### Dataset excerpts
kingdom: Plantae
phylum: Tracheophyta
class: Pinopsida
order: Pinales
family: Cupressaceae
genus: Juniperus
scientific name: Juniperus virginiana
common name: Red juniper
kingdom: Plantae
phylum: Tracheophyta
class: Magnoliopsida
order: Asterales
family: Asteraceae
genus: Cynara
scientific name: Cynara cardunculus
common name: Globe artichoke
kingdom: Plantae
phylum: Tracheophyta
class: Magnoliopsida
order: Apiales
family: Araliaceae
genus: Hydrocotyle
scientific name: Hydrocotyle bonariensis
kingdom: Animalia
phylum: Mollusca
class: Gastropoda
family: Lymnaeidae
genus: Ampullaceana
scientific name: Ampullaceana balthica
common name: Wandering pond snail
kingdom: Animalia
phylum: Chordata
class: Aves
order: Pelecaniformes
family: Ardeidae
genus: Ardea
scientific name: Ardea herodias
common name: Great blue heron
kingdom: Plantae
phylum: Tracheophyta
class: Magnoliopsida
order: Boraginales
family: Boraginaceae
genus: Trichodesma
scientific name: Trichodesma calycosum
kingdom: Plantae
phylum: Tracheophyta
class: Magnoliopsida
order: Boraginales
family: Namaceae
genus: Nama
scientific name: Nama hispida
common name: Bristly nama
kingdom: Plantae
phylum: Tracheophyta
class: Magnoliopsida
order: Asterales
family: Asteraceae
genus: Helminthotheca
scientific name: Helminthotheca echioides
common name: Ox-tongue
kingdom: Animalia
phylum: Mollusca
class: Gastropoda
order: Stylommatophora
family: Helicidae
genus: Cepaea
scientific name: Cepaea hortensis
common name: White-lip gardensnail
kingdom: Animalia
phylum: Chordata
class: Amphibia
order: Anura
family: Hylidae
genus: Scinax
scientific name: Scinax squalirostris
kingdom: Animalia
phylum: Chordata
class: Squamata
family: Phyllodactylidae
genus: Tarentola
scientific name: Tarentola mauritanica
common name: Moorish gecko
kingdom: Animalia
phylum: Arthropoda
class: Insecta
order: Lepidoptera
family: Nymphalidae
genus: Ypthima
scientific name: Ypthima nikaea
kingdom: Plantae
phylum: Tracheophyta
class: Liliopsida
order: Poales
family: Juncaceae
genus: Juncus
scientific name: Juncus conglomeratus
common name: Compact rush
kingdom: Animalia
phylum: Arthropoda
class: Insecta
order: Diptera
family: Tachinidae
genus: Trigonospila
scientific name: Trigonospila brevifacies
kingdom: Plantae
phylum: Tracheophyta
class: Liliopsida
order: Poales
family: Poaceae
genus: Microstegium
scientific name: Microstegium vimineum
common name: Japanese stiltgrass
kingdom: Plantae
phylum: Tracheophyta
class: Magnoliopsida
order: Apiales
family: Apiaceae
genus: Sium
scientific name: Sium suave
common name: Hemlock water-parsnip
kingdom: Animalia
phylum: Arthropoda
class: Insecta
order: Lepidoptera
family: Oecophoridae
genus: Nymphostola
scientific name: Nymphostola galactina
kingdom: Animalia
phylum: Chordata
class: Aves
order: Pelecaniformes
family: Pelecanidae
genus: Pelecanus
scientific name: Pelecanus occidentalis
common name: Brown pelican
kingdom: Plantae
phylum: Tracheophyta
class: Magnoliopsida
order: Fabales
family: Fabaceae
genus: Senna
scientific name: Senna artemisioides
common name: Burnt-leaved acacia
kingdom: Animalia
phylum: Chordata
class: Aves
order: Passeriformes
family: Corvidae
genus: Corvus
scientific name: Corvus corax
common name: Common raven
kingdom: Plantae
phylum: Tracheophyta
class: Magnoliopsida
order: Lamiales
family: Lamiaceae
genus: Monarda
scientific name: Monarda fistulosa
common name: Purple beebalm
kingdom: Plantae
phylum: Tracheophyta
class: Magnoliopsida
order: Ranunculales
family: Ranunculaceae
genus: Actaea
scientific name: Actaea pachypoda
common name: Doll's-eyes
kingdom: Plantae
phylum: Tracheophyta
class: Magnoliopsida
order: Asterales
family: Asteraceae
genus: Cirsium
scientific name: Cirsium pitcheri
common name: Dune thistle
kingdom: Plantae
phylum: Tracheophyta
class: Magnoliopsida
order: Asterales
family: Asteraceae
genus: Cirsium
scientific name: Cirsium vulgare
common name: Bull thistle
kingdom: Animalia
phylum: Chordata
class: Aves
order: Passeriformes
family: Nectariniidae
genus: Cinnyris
######
● Aim of the exercise
Count the lines above that contain the word "Cirsium", treating case as significant. Give only the number.

● Solution to this exercise
4